*Prompt 1*:
In the passage on the Foreign Corrupt Practices Act, what does the Congressional Research Service say the Act was principally enacted to do?
*Prompt 2*:
Summarize the passage on the Foreign Corrupt Practices Act in two sentences.

*Text under study*:
====================

While the Act was initially seen as being bad for US business abroad, the long-term effects have been for the benefit of US companies both domestically and internationally.
The Foreign Corrupt Practices Act (FCPA) of 1977 was implemented to further restrain the practices of American business in the areas of using undue influence in international business. According to the Congressional Research Service the FCPA was, "...enacted principally to prevent corporate bribery of foreign officials" (Seitzinger). Before the Act was passed, there were cases of corporations using secret funds to influence and bribe foreign officials. The government contended that these illegal payments, "...affected adversely American foreign policy, damaged abroad the image of American democracy, and impaired public confidence in the financial integrity of American corporations" (Seitzinger). The FCPA also reasserted the ideals of fair trade and anti-trust policies by curtailing the unfair practices that might place a corporation in an unfairly advantageous position over a competitor through a corrupt practice. While these business practices had been outlawed by the array of previous legislative acts, the FCPA codified and focused the illegal activity under one act.

====================

*Provided material*:
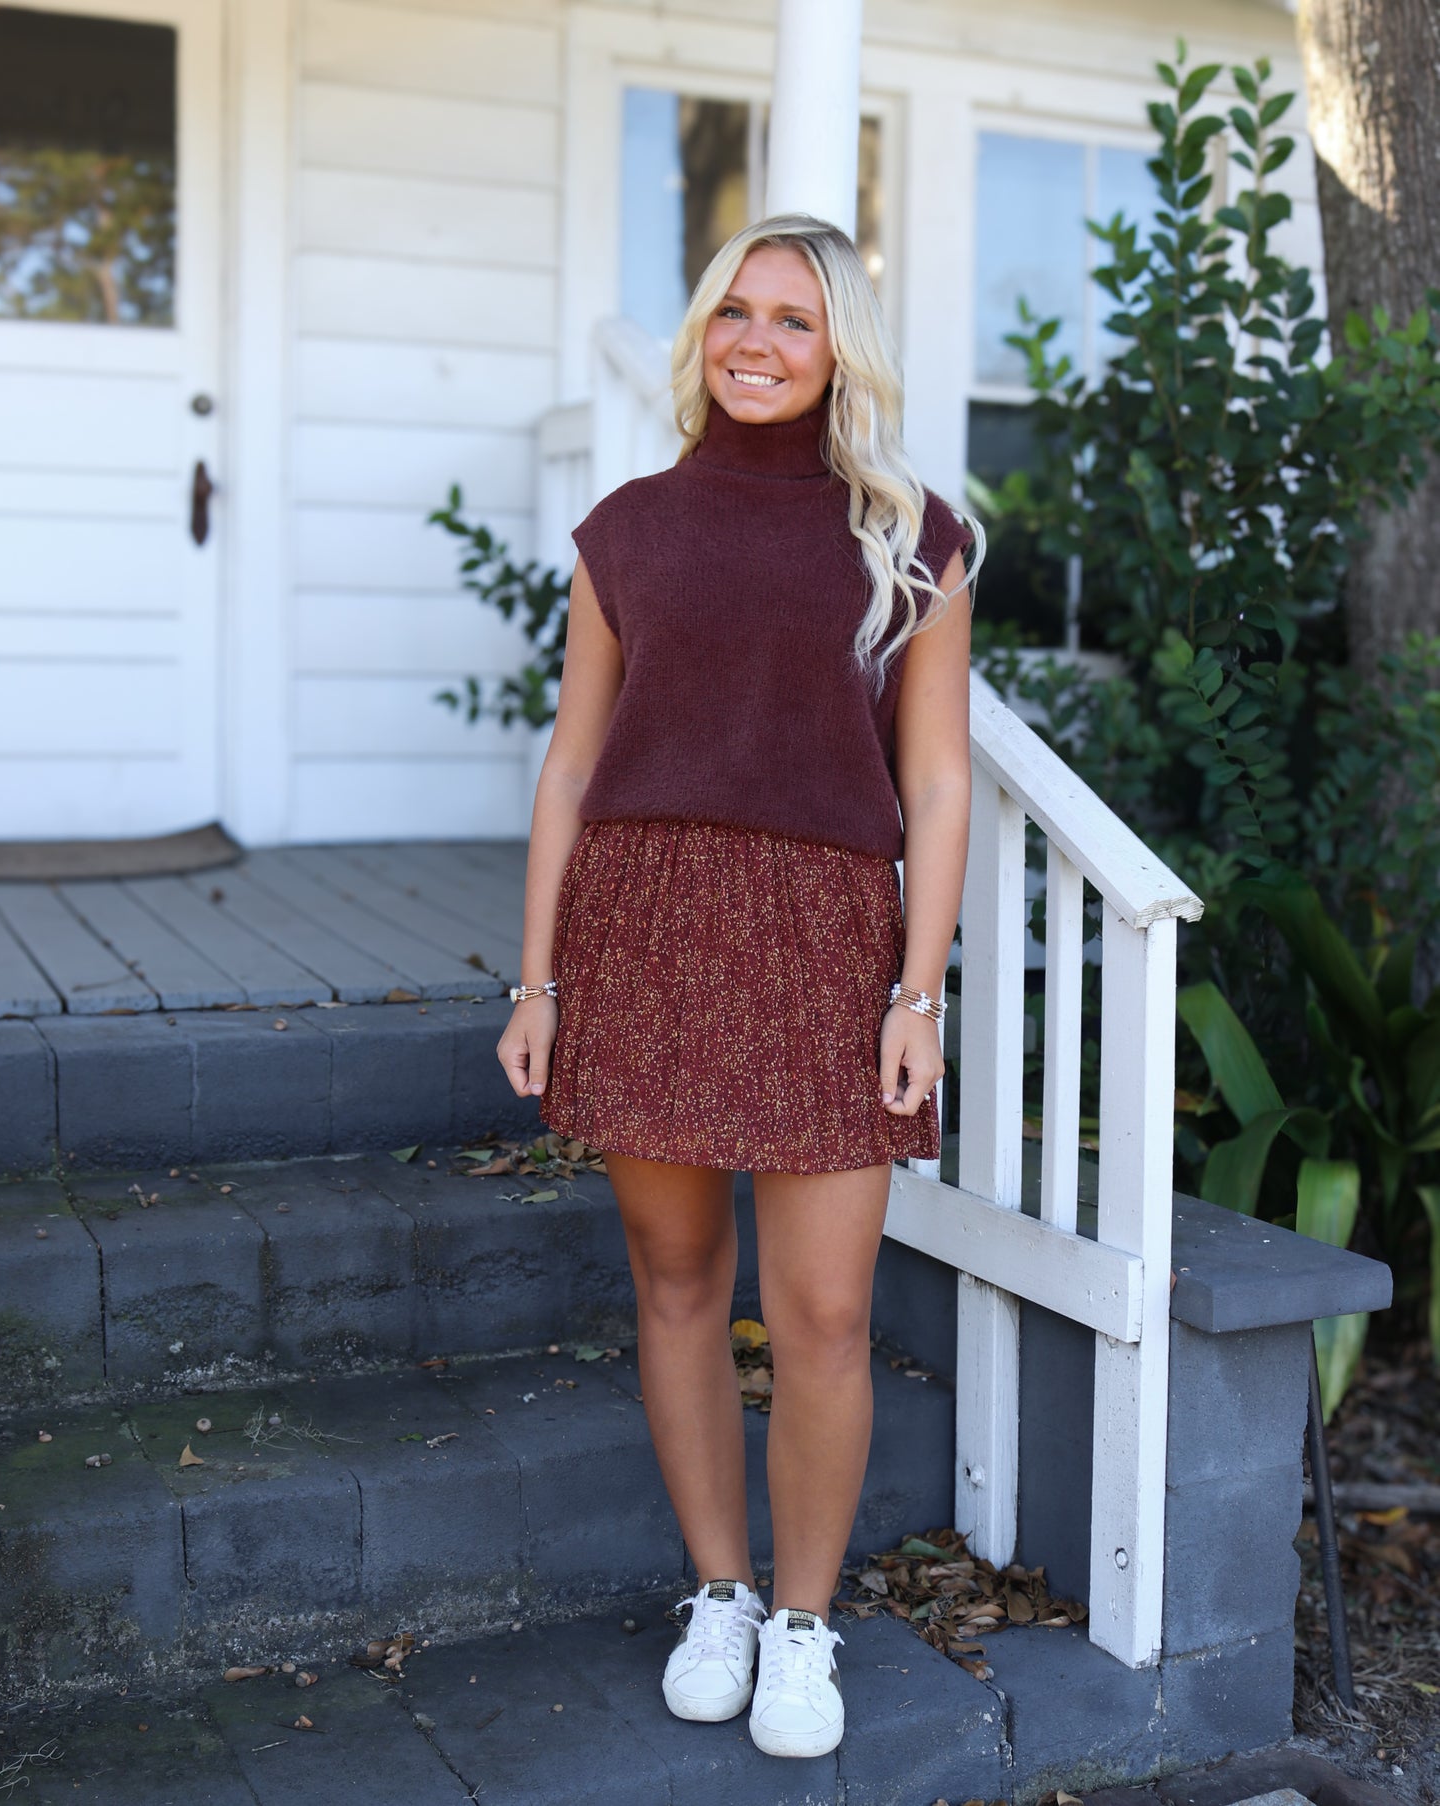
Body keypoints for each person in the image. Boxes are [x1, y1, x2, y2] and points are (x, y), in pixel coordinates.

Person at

====================

*Task output 1*:
To prevent corporate bribery of foreign officials.

*Task output 2*:
The Foreign Corrupt Practices Act of 1977 was enacted mainly to stop American corporations from bribing foreign officials, after cases of companies using secret funds for that purpose, and it brought such already outlawed activity together under one act. Although the Act was first seen as bad for US business abroad, its long-term effects have benefited US companies both domestically and internationally.